Sen. Tom Udall, D-N.M., asked witnesses what would happen if the committee decided to abolish must-carry rules. NAB CEO Gordon Smith said media diversity and localism would suffer. “You wouldn’t have Univision today, you wouldn’t have Fox today, you might like that Mr. Chairman, but these great networks developed because of must-carry,” he said. “Must-carry is important to many small rural communities ... and if you want to continue to encourage localism must-carry is important.” Eliminating the “must-carry” rules for commercial TV stations would be a “fatal” blow to many Christian outlets, said National Religious Broadcasters CEO Frank Wright in a separate letter sent to sponsors Monday (http://xrl.us/bnh2hc). He urged sponsors of S-2008, whose House companion is HR-3675, to consider the unintended consequences of the bill.

Ranking Member Kay Bailey Hutchison, R-Texas, has “quickly retreated” from her position as a strong proponent of the newspaper/broadcast cross-ownership ban, she said. “It’s obsolete now and I am 180 degrees different from where I was,” she said. “We need legitimate news organizations to be able to function and have a voice, because there is such a proliferation of voices with no capability for in-depth reporting and in some cases ethical standards.” Smith said NAB supports a relaxation of the of the cross-ownership rules, as did Preston Padden, a former broadcast and cable executive who’s now a fellow at the University of Colorado’s Silicon Flatirons Center who urged members to provide “some relief from those rules” to help journalism outlets to survive.

Sen. Mark Pryor, D-Ark., said he’s not pleased with the lack of transparency in the licensing agreements between broadcasters and cable companies. Wide Open West CEO Colleen Abdoulah, American Cable Association chairman said “right on” and agreed with Pryor that greater transparency is needed. “We can’t tell you what we pay,” she said. “The programming agreements we make do not allow us."

Members of the committee should “look before they leap” and consider the unintended consequences of removing retrans consent, said CBS Executive Vice President Martin Franks. Otherwise, many smaller players including smaller cable operators will be “squeezed out” of business, he said. The only way to level the playing field is to repeal the cable and satellite compulsory licenses, Padden said as expected (CD July 24 p1).

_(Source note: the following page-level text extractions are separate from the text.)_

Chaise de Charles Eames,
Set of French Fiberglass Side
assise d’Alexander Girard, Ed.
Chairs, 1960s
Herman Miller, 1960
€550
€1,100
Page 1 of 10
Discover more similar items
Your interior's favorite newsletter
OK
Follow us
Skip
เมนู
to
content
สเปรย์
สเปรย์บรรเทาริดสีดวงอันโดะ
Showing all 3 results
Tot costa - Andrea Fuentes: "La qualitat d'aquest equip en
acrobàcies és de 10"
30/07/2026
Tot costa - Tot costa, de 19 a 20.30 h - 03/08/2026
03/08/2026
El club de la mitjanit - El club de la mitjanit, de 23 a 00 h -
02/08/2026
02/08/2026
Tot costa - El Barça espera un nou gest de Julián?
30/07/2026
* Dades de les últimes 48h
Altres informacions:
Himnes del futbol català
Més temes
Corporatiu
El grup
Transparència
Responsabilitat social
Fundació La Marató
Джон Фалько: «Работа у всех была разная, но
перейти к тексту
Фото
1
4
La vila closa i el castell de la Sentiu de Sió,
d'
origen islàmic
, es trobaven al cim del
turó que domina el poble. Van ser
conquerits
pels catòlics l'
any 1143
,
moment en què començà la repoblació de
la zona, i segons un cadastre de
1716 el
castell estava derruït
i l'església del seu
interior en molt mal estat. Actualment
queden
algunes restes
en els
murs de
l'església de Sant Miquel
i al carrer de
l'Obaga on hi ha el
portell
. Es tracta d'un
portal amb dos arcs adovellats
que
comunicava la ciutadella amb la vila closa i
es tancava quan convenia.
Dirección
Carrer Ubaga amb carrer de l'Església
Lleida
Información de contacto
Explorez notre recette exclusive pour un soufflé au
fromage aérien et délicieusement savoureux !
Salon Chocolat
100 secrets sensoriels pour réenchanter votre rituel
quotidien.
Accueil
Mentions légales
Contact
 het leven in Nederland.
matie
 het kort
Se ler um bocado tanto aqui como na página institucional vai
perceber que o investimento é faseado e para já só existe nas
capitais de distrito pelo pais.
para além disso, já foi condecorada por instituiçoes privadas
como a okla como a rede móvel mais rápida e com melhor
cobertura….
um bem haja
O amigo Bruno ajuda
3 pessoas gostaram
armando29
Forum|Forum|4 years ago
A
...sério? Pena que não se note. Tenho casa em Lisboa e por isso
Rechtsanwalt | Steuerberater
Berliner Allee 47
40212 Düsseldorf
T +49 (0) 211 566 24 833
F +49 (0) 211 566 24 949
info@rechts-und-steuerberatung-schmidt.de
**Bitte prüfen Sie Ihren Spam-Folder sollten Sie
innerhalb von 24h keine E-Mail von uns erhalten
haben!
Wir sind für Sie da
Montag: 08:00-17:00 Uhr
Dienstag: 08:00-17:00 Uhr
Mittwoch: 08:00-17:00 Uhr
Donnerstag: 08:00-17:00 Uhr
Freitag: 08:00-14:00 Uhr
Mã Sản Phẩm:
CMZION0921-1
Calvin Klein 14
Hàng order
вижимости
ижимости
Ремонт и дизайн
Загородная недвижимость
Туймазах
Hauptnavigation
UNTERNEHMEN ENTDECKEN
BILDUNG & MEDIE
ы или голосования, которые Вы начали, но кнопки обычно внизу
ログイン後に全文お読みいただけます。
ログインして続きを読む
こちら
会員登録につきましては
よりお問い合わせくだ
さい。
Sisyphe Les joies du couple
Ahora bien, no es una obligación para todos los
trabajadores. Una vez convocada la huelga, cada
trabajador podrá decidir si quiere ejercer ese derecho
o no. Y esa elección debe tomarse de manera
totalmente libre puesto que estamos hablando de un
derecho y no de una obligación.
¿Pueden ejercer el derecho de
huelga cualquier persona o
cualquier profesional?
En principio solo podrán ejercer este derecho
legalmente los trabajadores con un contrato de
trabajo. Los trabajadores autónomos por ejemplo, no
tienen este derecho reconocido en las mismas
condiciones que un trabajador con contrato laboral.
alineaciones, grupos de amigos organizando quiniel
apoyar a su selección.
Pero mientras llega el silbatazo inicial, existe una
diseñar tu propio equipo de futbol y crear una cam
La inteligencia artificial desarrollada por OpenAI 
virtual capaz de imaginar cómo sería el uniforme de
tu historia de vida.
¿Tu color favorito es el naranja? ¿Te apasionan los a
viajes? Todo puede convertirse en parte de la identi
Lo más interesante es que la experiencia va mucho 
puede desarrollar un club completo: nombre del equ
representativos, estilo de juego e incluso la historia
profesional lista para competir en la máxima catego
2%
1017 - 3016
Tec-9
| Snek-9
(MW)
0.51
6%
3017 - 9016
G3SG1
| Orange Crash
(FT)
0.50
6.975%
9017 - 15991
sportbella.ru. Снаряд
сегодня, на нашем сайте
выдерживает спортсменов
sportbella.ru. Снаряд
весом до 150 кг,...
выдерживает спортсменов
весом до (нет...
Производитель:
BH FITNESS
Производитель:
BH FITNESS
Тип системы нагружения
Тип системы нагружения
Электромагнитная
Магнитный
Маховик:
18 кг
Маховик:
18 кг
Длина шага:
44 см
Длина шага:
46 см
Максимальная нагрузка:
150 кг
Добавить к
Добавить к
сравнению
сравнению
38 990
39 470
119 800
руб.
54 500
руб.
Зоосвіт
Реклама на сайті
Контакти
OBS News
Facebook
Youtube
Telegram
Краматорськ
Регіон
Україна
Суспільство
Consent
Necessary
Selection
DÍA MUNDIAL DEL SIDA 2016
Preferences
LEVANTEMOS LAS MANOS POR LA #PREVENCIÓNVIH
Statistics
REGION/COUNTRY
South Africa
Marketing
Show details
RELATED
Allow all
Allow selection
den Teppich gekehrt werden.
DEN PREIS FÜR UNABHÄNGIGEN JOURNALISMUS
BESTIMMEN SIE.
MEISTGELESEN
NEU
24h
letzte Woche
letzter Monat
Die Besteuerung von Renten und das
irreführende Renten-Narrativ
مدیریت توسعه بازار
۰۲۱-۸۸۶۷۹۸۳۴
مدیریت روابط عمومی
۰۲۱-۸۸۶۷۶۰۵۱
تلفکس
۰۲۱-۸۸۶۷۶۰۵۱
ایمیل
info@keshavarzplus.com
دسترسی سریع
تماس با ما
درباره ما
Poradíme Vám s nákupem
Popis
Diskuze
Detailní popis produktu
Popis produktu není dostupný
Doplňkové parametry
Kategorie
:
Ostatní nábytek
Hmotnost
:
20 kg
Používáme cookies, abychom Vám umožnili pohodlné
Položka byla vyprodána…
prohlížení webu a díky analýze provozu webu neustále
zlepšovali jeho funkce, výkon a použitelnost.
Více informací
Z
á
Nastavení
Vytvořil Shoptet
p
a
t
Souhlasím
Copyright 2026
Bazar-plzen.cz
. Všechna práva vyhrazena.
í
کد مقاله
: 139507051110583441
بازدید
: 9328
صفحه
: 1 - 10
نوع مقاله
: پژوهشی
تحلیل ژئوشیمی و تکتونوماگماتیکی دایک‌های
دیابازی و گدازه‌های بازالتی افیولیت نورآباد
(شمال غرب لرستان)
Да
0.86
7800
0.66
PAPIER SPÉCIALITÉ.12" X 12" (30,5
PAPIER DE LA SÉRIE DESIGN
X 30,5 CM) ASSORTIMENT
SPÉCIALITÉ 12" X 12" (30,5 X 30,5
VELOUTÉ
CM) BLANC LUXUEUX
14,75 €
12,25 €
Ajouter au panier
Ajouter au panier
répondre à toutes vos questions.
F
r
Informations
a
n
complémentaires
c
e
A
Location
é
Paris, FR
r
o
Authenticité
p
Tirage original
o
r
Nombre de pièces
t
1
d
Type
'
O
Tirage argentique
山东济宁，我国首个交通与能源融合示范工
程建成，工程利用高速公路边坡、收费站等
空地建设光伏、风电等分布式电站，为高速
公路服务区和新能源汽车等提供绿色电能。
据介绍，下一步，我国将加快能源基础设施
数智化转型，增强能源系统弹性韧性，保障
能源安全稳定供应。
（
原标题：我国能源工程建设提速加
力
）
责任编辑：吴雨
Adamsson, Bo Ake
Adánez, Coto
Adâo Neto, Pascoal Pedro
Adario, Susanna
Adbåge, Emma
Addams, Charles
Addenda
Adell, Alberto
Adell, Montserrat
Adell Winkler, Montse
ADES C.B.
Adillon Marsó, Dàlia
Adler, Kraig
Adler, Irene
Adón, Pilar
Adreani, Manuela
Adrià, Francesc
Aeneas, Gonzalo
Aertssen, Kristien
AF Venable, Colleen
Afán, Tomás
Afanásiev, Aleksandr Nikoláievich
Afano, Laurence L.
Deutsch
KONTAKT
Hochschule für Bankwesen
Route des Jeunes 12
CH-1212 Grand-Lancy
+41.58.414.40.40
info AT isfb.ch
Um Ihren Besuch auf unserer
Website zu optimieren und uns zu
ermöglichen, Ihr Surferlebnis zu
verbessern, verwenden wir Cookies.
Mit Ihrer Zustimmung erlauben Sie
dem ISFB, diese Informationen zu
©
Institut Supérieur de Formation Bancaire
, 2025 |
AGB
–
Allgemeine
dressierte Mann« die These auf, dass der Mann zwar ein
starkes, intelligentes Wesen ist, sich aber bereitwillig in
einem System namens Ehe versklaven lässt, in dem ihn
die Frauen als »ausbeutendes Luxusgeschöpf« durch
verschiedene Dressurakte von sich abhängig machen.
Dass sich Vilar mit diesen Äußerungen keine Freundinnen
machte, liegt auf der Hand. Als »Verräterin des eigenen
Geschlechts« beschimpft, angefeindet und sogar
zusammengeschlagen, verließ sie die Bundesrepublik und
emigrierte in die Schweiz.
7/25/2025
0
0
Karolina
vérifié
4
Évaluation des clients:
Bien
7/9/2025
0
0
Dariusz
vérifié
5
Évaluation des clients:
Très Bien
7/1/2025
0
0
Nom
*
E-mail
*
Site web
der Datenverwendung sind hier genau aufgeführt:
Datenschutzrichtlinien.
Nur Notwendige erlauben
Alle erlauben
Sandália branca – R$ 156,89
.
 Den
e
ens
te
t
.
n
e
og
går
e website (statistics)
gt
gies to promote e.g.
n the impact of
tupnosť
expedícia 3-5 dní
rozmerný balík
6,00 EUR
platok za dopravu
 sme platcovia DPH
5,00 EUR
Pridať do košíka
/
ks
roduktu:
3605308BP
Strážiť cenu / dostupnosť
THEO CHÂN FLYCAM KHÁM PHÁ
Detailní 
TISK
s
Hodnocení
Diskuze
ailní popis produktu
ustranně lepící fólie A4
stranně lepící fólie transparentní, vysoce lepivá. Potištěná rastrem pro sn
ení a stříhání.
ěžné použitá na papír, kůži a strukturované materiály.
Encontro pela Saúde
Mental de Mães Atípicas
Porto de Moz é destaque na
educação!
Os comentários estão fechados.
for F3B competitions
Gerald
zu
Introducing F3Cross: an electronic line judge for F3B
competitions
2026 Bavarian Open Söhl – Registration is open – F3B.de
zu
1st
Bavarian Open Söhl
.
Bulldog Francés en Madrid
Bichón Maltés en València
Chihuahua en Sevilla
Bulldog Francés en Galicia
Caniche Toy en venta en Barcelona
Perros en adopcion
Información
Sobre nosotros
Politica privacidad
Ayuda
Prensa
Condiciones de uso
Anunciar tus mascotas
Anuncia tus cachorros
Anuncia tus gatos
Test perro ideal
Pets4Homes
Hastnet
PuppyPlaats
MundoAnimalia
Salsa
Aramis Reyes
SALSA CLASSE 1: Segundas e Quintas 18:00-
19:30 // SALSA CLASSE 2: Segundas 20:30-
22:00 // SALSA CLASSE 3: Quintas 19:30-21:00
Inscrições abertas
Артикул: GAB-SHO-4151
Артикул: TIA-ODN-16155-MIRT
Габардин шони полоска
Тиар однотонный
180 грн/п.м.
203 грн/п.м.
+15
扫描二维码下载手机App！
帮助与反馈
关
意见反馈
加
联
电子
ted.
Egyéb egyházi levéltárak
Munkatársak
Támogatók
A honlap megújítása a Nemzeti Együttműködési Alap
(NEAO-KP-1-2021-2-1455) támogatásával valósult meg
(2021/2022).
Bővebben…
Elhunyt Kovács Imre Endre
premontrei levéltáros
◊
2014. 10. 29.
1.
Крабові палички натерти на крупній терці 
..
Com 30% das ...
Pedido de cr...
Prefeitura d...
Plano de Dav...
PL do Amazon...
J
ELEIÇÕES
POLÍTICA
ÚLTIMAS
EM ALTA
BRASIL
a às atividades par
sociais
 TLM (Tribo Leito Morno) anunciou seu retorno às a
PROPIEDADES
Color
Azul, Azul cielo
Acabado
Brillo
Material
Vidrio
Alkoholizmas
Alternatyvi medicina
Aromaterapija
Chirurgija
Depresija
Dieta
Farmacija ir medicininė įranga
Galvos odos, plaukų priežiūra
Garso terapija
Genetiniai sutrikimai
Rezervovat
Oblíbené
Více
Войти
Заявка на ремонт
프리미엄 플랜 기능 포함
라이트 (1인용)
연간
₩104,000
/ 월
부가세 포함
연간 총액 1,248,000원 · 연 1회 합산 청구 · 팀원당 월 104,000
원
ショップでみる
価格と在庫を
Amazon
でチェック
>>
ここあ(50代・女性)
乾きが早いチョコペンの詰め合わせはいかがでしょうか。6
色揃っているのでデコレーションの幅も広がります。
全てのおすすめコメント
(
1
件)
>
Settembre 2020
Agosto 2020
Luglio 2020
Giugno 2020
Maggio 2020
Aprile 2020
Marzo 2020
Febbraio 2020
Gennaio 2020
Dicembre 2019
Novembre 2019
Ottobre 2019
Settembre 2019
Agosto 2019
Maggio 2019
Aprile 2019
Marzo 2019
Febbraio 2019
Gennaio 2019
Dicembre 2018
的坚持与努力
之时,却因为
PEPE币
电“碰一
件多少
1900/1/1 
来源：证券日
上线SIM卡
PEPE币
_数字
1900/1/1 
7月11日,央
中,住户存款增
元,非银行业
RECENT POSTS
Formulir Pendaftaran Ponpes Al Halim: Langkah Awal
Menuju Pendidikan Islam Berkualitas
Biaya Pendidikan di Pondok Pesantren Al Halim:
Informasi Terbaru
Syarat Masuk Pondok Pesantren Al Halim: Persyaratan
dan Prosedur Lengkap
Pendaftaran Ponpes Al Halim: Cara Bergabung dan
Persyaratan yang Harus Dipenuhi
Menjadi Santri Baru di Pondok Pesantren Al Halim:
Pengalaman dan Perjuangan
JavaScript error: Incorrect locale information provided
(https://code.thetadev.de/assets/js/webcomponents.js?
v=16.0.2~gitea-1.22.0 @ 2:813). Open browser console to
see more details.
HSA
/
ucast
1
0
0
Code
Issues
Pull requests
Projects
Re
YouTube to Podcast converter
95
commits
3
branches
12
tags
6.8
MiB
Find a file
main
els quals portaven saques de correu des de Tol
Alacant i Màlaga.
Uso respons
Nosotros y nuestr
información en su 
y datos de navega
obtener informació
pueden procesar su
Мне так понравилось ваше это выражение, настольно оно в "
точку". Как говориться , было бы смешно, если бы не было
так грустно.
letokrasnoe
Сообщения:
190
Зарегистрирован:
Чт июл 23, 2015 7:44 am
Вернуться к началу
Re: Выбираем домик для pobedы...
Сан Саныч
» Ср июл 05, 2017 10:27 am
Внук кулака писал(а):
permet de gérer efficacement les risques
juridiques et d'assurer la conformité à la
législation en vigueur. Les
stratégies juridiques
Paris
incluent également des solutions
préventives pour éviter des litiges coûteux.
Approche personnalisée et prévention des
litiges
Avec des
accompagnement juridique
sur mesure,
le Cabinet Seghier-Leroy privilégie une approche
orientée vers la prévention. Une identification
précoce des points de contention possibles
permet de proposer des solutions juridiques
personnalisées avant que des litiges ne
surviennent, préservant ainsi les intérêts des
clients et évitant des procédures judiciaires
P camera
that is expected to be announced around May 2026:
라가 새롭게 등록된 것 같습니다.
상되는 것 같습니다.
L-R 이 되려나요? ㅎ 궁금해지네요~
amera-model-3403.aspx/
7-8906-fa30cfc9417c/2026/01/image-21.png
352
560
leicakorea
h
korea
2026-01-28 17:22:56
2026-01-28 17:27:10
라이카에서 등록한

Small cable businesses are ‘already getting squeezed out,” Abdoulah said. “Smaller operators simply do not have the leverage to negotiate for broadcast content,” she said. “Consumers are saying ‘give me choice, give me what I want when I want it’ and we can’t do that due to the rules today.” The consumer “always loses” in retrans negotiations, Mark Cooper, Consumer Federation of America director of research, said as expected (CD July 17 p4). “The original sin here are exclusive broadcast licenses that are a constitutional affront to the First Amendment.”